In last week’s article (The Message That Sparked a Revolution), I promised to give you an update.
So here it is.
We are finally close to birthing the new literary beast The Untold Story of the New Testament Church: Revised and Expanded into the world. On Monday, I’ll be sending the finished manuscript into my editor’s inbox like a desperate parent eagerly dropping off their kid at summer camp. (Yea, I had to take the manuscript for yet another spin.)

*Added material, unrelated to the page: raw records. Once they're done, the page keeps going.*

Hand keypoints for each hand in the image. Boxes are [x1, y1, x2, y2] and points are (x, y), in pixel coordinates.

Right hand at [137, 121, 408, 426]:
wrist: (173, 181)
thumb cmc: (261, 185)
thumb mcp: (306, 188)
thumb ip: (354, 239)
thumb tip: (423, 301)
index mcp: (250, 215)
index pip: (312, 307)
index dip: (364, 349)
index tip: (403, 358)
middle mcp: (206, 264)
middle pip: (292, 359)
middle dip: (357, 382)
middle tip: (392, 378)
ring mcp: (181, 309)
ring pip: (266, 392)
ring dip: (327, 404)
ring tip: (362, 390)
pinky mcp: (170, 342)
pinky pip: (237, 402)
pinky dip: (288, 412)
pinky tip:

Let me tell you, after reading it roughly 723 times (slight exaggeration, but my eyeballs feel otherwise), I’d rather eat a cactus than look at it again. But fear not, eager readers! This new book with its spectacular cover is set to grace your bookshelves sometime in 2025. So make some room, eh?
Now for today’s article.
Thirty years ago, one of the most profound Christian writers passed from this earth. His name was Elton Trueblood. The following words by Trueblood were published in 1958.
I’m calling these excerpts, “The Astonishing Legacy Jesus Left Behind.”
“He [Jesus] did not leave an army; He did not leave an organization, in the ordinary sense. What He left, instead, was a little redemptive fellowship made up of extremely common people whose total impact was miraculous . . . . It is hard for us to visualize what early Christianity was like. Certainly it was very different from the Christianity known to us today.
There were no fine buildings . . . . There was no hierarchy; there were no theological seminaries; there were no Christian colleges; there were no Sunday Schools; there were no choirs. Only small groups of believers – small fellowships.
In the beginning there wasn’t even a New Testament. The New Testament itself was not so much a cause of these fellowships as a result of them. Thus the first books of the New Testament were the letters written to the little fellowships partly because of their difficulties, dangers and temptations. All that they had was the fellowship; nothing else; no standing; no prestige; no honor . . . .
The early Christians were not a people of standing, but they had a secret power among them, and the secret power resulted from the way in which they were members one of another . . . . What occurred in. the ancient civilization was the organic development of the fellowship, but never a merely individual Christianity.
That would not have been able to survive. The fellowship was the only thing that could win. The early Christians came together to strengthen one another and to encourage one another in their humble gatherings such as are described in 1 Cor. 14, and then they went out into their ministry in the Greco-Roman world . . . .
All of these parts [of the empire] were touched because the fellowship itself had such intensity, such vitality, and such power . . . . If all the salt is washed out of [the fellowship], if all that is left is just the worldly emphasis of respectability and fine buildings, an ecclesiastical structure and conventional religion with the redemptive power gone, it isn’t partly good; it isn’t any good.
Christ is saying that mild religion, far from being of partial value, is of utterly no value . . . . It is easy to go on with the motions; it is easy to continue a structure; it is easy to go on with a system. But Christ says it isn’t worth a thing.”
From Elton Trueblood, The Yoke of Christ and Other Sermons (New York, NY: Harper & Brothers, 1958). HT to my friend Jon Zens for sending me the quote.